GPSF Doles Out Tight Budget, Fills Empty Seats

The group's second meeting of the semester began with GPSF Internal Vice President Tara Hogan trying to fill the remaining vacancies on the Appropriations Committee and the Finance Committee. About 30 Senate members were present at the meeting to elect statistics graduate student Kouros Owzar to the Appropriations Committee and journalism graduate student Joseph Pardington to the Finance Committee.

With the committees set, Senate members started the task of allocating money for the many projects in which UNC's graduate students are involved. Five appropriations requests were addressed at the Senate meeting. The N.C. Journal of International Law and Commercial Regulation was given $500 for a symposium on life after apartheid in South Africa. The Graduate History Society received $250 for an upcoming speech featuring Polish Holocaust survivor Faye Schulman.

Appropriations Committee Chairman Larry Kimmel said it was a challenge to try to give graduate students all the money they wanted.
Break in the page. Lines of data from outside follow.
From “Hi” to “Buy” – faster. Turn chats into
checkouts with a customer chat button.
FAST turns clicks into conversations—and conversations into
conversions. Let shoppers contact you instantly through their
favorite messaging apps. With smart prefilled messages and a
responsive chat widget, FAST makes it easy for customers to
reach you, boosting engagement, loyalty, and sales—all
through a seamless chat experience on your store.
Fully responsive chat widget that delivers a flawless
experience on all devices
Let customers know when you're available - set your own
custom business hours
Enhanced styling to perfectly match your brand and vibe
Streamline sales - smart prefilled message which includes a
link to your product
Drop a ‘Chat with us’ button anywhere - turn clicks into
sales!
He said that the committee gave money to the organizations that could best use funding and that the committee encouraged graduate students to look elsewhere for money, too.
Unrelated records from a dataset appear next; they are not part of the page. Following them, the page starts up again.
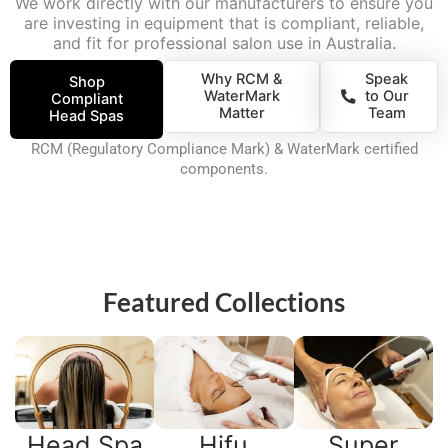
We work directly with our manufacturers to ensure you
are investing in equipment that is compliant, reliable,
and fit for professional salon use in Australia.
Why RCM &
Speak
Shop
WaterMark
to Our
Compliant
Matter
Team
Head Spas
RCM (Regulatory Compliance Mark) & WaterMark certified
components.
Featured Collections
Head Spa
Hifu
Super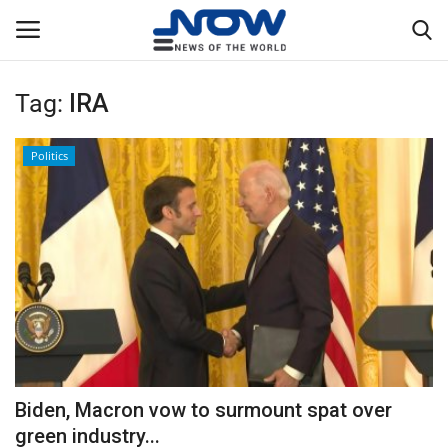
Tag:
IRA
Login
Register
Politics
Home
Privacy Policy
Breaking
NOW Live
WORLD
Biden, Macron vow to surmount spat over
Middle East
green industry...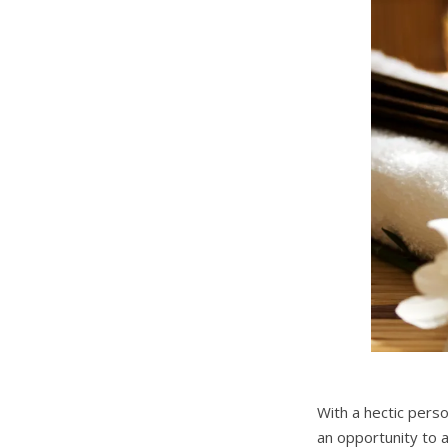
With a hectic pers
an opportunity to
"We don't want to be the only source of funds," he said.

The School of Dentistry Honduran Service Project, whose participants will travel to a Honduran orphanage to provide dental care, received $800 of the $1,600 requested. Owzar asked why the organization could not give more to this group, sparking debate about the interplay between projects with benefit to the community and the organization's own funding shortage.

Kimmel said that while the project was worthwhile from a public relations and humanitarian standpoint, it was not economically feasible. "(The $800 grant) is more than 10 percent of our money for this semester," he said.

After $1,900 of the group's $7,000 budget had been doled out, Vice President of External Affairs Kleem Chaudhary, a chemistry graduate student, ended the meeting with the GPSF midyear report. Although not required, the report is a GPSF tradition.

Chaudhary mainly focused on saving money and getting members more involved. He also encouraged his members to take an active role in understanding the organization, saying, "If you haven't looked at the GPSF Web site yet, it's a good idea to do it and see what GPSF is all about."

The meeting concluded with members informally walking around and discussing plans for the rest of the year. The next meeting is tentatively scheduled for Nov. 6.